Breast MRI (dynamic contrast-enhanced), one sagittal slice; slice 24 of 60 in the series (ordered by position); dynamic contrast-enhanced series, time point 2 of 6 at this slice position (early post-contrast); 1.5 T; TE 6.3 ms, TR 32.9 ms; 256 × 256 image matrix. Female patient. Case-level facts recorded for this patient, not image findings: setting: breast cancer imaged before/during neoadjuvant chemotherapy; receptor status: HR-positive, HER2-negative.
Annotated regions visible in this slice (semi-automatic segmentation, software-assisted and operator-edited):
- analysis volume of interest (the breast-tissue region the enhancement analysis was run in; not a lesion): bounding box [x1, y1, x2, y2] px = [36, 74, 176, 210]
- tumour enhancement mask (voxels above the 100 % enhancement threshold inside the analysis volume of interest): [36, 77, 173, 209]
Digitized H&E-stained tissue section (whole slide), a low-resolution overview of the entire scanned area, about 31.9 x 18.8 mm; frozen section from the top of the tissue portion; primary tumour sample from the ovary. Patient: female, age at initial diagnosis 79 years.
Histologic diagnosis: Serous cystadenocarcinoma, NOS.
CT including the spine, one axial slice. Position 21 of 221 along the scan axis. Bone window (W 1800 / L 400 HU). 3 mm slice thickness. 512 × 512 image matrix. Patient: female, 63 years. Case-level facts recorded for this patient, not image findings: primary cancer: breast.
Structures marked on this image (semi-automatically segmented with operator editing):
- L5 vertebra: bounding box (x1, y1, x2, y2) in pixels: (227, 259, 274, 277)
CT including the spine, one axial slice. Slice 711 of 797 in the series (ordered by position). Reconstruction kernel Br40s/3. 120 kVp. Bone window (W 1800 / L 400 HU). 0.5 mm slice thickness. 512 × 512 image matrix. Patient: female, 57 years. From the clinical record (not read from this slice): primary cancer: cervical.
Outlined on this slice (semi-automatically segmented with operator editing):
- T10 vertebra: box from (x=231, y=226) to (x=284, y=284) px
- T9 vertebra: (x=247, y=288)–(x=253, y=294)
++++++++++
Write out each record exactly, without addition or omission.

Breast MRI (dynamic contrast-enhanced), one sagittal slice; slice 24 of 60 in the series (ordered by position); dynamic contrast-enhanced series, time point 2 of 6 at this slice position (early post-contrast); 1.5 T; TE 6.3 ms, TR 32.9 ms; 256 × 256 image matrix. Female patient. Case-level facts recorded for this patient, not image findings: setting: breast cancer imaged before/during neoadjuvant chemotherapy; receptor status: HR-positive, HER2-negative.
Annotated regions visible in this slice (semi-automatic segmentation, software-assisted and operator-edited):
- analysis volume of interest (the breast-tissue region the enhancement analysis was run in; not a lesion): bounding box [x1, y1, x2, y2] px = [36, 74, 176, 210]
- tumour enhancement mask (voxels above the 100 % enhancement threshold inside the analysis volume of interest): [36, 77, 173, 209]
Digitized H&E-stained tissue section (whole slide), a low-resolution overview of the entire scanned area, about 31.9 x 18.8 mm; frozen section from the top of the tissue portion; primary tumour sample from the ovary. Patient: female, age at initial diagnosis 79 years.
Histologic diagnosis: Serous cystadenocarcinoma, NOS.
CT including the spine, one axial slice. Position 21 of 221 along the scan axis. Bone window (W 1800 / L 400 HU). 3 mm slice thickness. 512 × 512 image matrix. Patient: female, 63 years. Case-level facts recorded for this patient, not image findings: primary cancer: breast.
Structures marked on this image (semi-automatically segmented with operator editing):
- L5 vertebra: bounding box (x1, y1, x2, y2) in pixels: (227, 259, 274, 277)
CT including the spine, one axial slice. Slice 711 of 797 in the series (ordered by position). Reconstruction kernel Br40s/3. 120 kVp. Bone window (W 1800 / L 400 HU). 0.5 mm slice thickness. 512 × 512 image matrix. Patient: female, 57 years. From the clinical record (not read from this slice): primary cancer: cervical.
Outlined on this slice (semi-automatically segmented with operator editing):
- T10 vertebra: box from (x=231, y=226) to (x=284, y=284) px
- T9 vertebra: (x=247, y=288)–(x=253, y=294)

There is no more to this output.